--- WHAT IS REQUIRED ---
Report the number of lines below in which the word "Biol" occurs. Nothing else is needed.

*** DATA LISTING ***

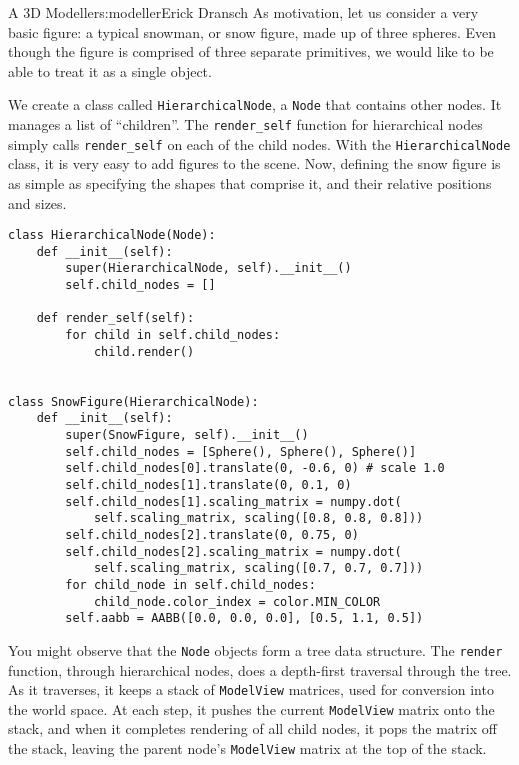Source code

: \begin{aosachapter}{A 3D Modeller}{s:modeller}{Erick Dransch}
As motivation, let us consider a very basic figure: a typical snowman,
or snow figure, made up of three spheres. Even though the figure is
comprised of three separate primitives, we would like to be able to
treat it as a single object.

We create a class called \texttt{HierarchicalNode}, a \texttt{Node} that
contains other nodes. It manages a list of ``children''. The
\texttt{render\_self} function for hierarchical nodes simply calls
\texttt{render\_self} on each of the child nodes. With the
\texttt{HierarchicalNode} class, it is very easy to add figures to the
scene. Now, defining the snow figure is as simple as specifying the
shapes that comprise it, and their relative positions and sizes.


\begin{verbatim}
class HierarchicalNode(Node):
    def __init__(self):
        super(HierarchicalNode, self).__init__()
        self.child_nodes = []

    def render_self(self):
        for child in self.child_nodes:
            child.render()


class SnowFigure(HierarchicalNode):
    def __init__(self):
        super(SnowFigure, self).__init__()
        self.child_nodes = [Sphere(), Sphere(), Sphere()]
        self.child_nodes[0].translate(0, -0.6, 0) # scale 1.0
        self.child_nodes[1].translate(0, 0.1, 0)
        self.child_nodes[1].scaling_matrix = numpy.dot(
            self.scaling_matrix, scaling([0.8, 0.8, 0.8]))
        self.child_nodes[2].translate(0, 0.75, 0)
        self.child_nodes[2].scaling_matrix = numpy.dot(
            self.scaling_matrix, scaling([0.7, 0.7, 0.7]))
        for child_node in self.child_nodes:
            child_node.color_index = color.MIN_COLOR
        self.aabb = AABB([0.0, 0.0, 0.0], [0.5, 1.1, 0.5])
\end{verbatim}

You might observe that the \texttt{Node} objects form a tree data
structure. The \texttt{render} function, through hierarchical nodes,
does a depth-first traversal through the tree. As it traverses, it keeps
a stack of \texttt{ModelView} matrices, used for conversion into the
world space. At each step, it pushes the current \texttt{ModelView}
matrix onto the stack, and when it completes rendering of all child
nodes, it pops the matrix off the stack, leaving the parent node's
\texttt{ModelView} matrix at the top of the stack.


\end{aosachapter}
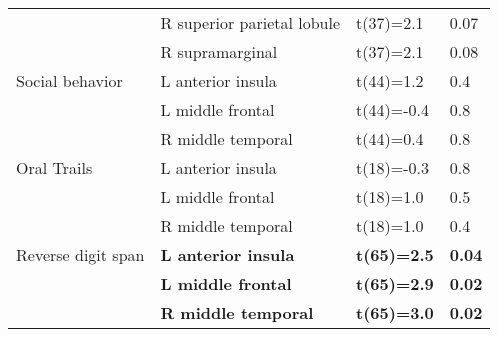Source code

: \documentclass[]{article}
\begin{document}
\begin{table}[ht]
\begin{tabular}{llll}
   & R superior parietal lobule & t(37)=2.1 & 0.07 \\ 
   & R supramarginal & t(37)=2.1 & 0.08 \\ 
  Social behavior & L anterior insula & t(44)=1.2 & 0.4 \\ 
   & L middle frontal & t(44)=-0.4 & 0.8 \\ 
   & R middle temporal & t(44)=0.4 & 0.8 \\ 
  Oral Trails & L anterior insula & t(18)=-0.3 & 0.8 \\ 
   & L middle frontal & t(18)=1.0 & 0.5 \\ 
   & R middle temporal & t(18)=1.0 & 0.4 \\ 
  Reverse digit span & \textbf{L anterior insula} & \textbf{t(65)=2.5} & \textbf{0.04} \\ 
   & \textbf{L middle frontal} & \textbf{t(65)=2.9} & \textbf{0.02} \\ 
   & \textbf{R middle temporal} & \textbf{t(65)=3.0} & \textbf{0.02} \\ 
   \hline
\end{tabular}
\end{table}
\end{document}
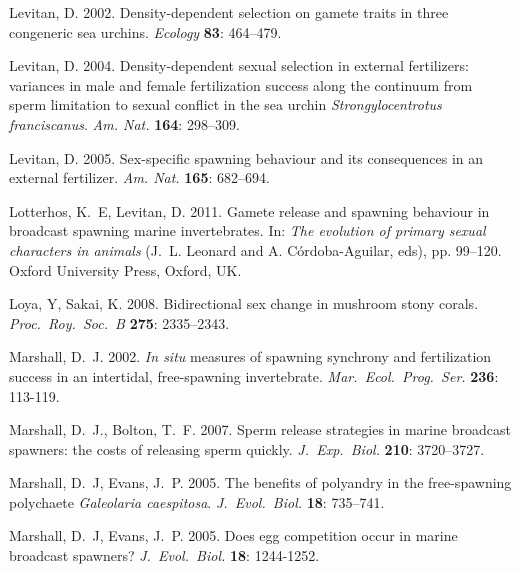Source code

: \documentclass{article}
\begin{document}
\begin{thebibliography}{}
Levitan, D. 2002.
\newblock Density-dependent selection on gamete traits in three congeneric sea urchins.
\newblock \textit{Ecology} \textbf{83}: 464--479.

Levitan, D. 2004.
\newblock Density-dependent sexual selection in external fertilizers: variances in male and female fertilization success along the continuum from sperm limitation to sexual conflict in the sea urchin \textit{Strongylocentrotus franciscanus}.
\newblock \textit{Am. Nat.} \textbf{164}: 298--309.

Levitan, D. 2005.
\newblock Sex-specific spawning behaviour and its consequences in an external fertilizer.
\newblock \textit{Am. Nat.} \textbf{165}: 682--694.

Lotterhos, K.~E, Levitan, D. 2011.
\newblock Gamete release and spawning behaviour in broadcast spawning marine invertebrates.
\newblock In: \textit{The evolution of primary sexual characters in animals} (J.~L. Leonard and A. C\'{o}rdoba-Aguilar, eds), pp. 99--120. Oxford University Press, Oxford, UK.

Loya, Y, Sakai, K. 2008.
\newblock Bidirectional sex change in mushroom stony corals.
\newblock \textit{Proc.~Roy.~Soc.~B} \textbf{275}: 2335--2343.

Marshall, D.~J. 2002.
\newblock \textit{In situ} measures of spawning synchrony and fertilization success in an intertidal, free-spawning invertebrate.
\newblock \textit{Mar.~Ecol.~Prog.~Ser.} \textbf{236}: 113-119.

Marshall, D.~J., Bolton, T.~F. 2007.
\newblock Sperm release strategies in marine broadcast spawners: the costs of releasing sperm quickly.
\newblock \textit{J.~Exp.~Biol.} \textbf{210}: 3720--3727.

Marshall, D.~J, Evans, J.~P. 2005.
\newblock The benefits of polyandry in the free-spawning polychaete \textit{Galeolaria caespitosa}.
\newblock \textit{J.~Evol.~Biol.} \textbf{18}: 735--741.

Marshall, D.~J, Evans, J.~P. 2005.
\newblock Does egg competition occur in marine broadcast spawners? 
\newblock \textit{J.~Evol.~Biol.} \textbf{18}: 1244-1252.


\end{thebibliography}
\end{document}
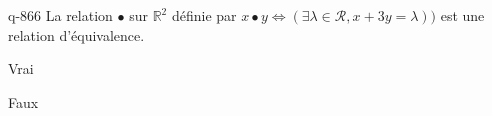 \begin{truefalse}{q-866}
La relation $\bullet$ sur $\mathbb R^2$ définie par $x\bullet y \iff (\exists \lambda\in\mathcal R, x+3y=\lambda))$ est une relation d'équivalence.
\item* Vrai
\item Faux
\end{truefalse}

*** End of DATA LISTING ***

--- TASK OUTPUT ---
3